** How to complete this task **
Copy out the commentary on Chelsea Manning's New Zealand visit word for word, from its headline through its final sentence.

** Selected passage **
----------------------------------------
Bryce Edwards: Let Chelsea Manning speak
Chelsea Manning’s visit to New Zealand next month now represents a “free speech” test for everyone in politics, and already National have failed. Dr Bryce Edwards of Victoria University of Wellington argues that this latest chapter in the free speech wars indicates a disturbing intolerance and hypocrisy across the political spectrum.
The National Party didn’t take long to show themselves as hypocrites on freedom of speech. Michael Woodhouse’s call to deny Chelsea Manning a visa to enter New Zealand shows that his party is willing to clamp down on political freedoms based on the politics and ideologies of the individuals involved. Manning, a former US army intelligence analyst, served seven years in military prison for leaking thousands of documents and videos to WikiLeaks.
----------------------------------------
** Saved entries **
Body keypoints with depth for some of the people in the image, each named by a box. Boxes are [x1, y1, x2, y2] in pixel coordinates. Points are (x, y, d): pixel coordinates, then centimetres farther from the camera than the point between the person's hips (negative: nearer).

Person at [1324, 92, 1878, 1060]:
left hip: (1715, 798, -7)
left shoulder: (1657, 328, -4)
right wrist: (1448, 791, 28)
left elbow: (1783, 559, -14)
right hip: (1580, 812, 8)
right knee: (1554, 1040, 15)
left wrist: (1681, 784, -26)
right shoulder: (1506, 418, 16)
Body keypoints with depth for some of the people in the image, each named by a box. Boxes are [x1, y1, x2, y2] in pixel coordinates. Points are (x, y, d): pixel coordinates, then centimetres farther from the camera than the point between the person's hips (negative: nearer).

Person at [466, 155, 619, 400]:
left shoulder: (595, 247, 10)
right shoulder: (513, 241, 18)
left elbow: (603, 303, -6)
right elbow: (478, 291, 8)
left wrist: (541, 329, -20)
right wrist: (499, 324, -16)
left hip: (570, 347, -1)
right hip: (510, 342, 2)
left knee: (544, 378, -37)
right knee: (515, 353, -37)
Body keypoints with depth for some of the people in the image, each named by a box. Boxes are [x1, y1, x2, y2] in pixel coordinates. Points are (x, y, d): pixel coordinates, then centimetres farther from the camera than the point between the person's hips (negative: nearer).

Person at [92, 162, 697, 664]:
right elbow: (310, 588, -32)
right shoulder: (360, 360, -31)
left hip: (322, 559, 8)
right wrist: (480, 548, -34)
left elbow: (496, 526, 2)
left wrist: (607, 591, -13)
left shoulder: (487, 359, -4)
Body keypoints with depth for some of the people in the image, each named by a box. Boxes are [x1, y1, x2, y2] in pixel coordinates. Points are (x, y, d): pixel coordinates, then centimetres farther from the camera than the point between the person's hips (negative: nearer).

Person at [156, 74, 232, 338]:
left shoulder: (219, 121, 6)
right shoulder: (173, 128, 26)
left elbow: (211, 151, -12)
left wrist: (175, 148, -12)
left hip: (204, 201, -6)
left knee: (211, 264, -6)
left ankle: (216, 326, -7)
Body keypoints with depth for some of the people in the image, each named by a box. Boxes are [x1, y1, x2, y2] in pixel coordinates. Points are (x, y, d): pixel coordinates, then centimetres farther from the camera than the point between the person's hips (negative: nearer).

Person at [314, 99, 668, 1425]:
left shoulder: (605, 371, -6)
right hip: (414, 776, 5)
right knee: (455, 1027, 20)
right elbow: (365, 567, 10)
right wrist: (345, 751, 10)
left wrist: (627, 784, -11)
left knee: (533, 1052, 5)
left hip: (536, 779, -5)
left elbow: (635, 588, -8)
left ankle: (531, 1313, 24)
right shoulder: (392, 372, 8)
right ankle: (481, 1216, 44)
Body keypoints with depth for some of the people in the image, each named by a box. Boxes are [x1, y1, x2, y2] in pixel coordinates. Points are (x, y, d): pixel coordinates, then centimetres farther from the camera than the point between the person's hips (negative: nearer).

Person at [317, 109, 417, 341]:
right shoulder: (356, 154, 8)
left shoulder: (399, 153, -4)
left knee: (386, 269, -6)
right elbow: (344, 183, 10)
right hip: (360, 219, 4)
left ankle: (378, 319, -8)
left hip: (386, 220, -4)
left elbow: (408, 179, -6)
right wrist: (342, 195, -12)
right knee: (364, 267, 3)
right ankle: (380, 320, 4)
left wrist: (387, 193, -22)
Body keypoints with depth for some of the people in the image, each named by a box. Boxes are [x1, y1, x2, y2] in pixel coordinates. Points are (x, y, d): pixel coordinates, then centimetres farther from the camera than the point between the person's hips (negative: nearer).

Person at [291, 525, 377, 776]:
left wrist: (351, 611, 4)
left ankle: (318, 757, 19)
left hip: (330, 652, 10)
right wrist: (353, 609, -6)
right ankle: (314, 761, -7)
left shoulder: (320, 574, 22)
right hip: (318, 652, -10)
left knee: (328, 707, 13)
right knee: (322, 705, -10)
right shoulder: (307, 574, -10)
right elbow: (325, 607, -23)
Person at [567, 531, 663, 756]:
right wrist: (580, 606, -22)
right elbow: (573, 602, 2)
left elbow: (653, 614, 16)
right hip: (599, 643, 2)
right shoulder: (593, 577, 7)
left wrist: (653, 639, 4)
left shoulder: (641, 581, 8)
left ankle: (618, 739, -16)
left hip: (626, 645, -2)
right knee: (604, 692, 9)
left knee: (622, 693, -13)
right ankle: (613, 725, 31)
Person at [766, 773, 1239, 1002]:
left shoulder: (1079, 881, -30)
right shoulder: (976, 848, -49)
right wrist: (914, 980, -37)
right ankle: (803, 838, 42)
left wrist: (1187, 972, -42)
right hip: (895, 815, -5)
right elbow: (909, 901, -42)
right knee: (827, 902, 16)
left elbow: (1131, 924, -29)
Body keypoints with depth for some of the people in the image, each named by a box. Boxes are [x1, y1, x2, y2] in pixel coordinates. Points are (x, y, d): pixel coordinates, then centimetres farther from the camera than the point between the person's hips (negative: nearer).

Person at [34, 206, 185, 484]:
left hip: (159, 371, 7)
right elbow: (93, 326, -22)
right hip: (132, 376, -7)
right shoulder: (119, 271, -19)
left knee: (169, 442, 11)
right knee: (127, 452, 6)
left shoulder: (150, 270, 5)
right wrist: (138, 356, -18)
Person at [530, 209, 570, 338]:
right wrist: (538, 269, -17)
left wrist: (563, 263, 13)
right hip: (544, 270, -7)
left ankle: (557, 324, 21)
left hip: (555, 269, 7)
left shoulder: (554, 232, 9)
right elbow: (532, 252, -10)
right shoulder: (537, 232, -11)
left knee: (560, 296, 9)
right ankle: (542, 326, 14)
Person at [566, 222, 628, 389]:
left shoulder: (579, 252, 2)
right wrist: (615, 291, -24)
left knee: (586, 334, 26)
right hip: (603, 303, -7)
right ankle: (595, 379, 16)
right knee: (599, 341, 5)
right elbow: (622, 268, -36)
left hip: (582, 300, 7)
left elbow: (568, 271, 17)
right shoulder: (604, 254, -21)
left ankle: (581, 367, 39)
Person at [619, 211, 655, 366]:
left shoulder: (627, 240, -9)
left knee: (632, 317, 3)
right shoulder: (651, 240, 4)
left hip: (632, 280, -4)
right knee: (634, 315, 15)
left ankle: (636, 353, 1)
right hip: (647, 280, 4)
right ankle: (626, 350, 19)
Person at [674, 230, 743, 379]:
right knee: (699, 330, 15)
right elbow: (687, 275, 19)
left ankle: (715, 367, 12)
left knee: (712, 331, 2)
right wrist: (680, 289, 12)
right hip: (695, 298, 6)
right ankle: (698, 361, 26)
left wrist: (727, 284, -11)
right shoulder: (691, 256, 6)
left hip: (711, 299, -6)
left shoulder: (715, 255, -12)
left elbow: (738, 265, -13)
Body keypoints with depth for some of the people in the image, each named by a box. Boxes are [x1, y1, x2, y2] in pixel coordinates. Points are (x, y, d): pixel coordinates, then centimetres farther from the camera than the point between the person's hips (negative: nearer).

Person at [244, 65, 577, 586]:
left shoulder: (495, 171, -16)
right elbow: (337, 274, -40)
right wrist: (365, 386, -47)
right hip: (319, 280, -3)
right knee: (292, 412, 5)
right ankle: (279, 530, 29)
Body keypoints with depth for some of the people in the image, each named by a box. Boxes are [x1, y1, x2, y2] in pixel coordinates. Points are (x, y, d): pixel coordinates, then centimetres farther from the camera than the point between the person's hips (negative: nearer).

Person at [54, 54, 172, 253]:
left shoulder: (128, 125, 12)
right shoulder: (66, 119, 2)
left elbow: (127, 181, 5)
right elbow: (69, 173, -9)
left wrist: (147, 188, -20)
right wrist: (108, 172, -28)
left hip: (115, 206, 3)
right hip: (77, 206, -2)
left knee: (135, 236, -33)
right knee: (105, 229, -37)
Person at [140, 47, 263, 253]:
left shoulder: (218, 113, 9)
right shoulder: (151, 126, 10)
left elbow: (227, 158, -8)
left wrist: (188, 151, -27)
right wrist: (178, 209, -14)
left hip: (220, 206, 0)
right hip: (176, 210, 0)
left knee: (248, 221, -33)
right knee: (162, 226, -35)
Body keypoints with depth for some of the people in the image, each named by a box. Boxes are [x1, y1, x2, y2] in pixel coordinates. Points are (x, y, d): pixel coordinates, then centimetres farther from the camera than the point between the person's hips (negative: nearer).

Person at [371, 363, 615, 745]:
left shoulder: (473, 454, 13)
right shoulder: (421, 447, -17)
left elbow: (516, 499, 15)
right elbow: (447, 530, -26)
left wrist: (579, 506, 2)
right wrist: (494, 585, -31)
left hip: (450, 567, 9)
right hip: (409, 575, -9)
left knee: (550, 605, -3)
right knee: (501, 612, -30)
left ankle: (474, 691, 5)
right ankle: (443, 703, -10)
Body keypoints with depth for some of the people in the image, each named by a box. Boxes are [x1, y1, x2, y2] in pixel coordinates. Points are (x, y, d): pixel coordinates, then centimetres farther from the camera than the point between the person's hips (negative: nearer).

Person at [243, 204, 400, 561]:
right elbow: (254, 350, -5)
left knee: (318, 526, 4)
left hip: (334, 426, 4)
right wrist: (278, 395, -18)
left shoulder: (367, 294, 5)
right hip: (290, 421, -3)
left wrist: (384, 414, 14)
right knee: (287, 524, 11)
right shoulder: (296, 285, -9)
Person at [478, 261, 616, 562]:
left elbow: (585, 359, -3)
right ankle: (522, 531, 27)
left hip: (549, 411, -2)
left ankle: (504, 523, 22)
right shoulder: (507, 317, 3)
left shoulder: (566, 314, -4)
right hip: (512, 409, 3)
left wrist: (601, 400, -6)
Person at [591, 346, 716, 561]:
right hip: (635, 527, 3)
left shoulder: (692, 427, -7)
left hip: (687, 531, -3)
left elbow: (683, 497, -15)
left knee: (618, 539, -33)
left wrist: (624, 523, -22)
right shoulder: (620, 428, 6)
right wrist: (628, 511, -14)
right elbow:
----------------------------------------
** Exercise output **
Bryce Edwards: Let Chelsea Manning speak
Chelsea Manning’s visit to New Zealand next month now represents a “free speech” test for everyone in politics, and already National have failed. Dr Bryce Edwards of Victoria University of Wellington argues that this latest chapter in the free speech wars indicates a disturbing intolerance and hypocrisy across the political spectrum.
The National Party didn’t take long to show themselves as hypocrites on freedom of speech. Michael Woodhouse’s call to deny Chelsea Manning a visa to enter New Zealand shows that his party is willing to clamp down on political freedoms based on the politics and ideologies of the individuals involved. Manning, a former US army intelligence analyst, served seven years in military prison for leaking thousands of documents and videos to WikiLeaks.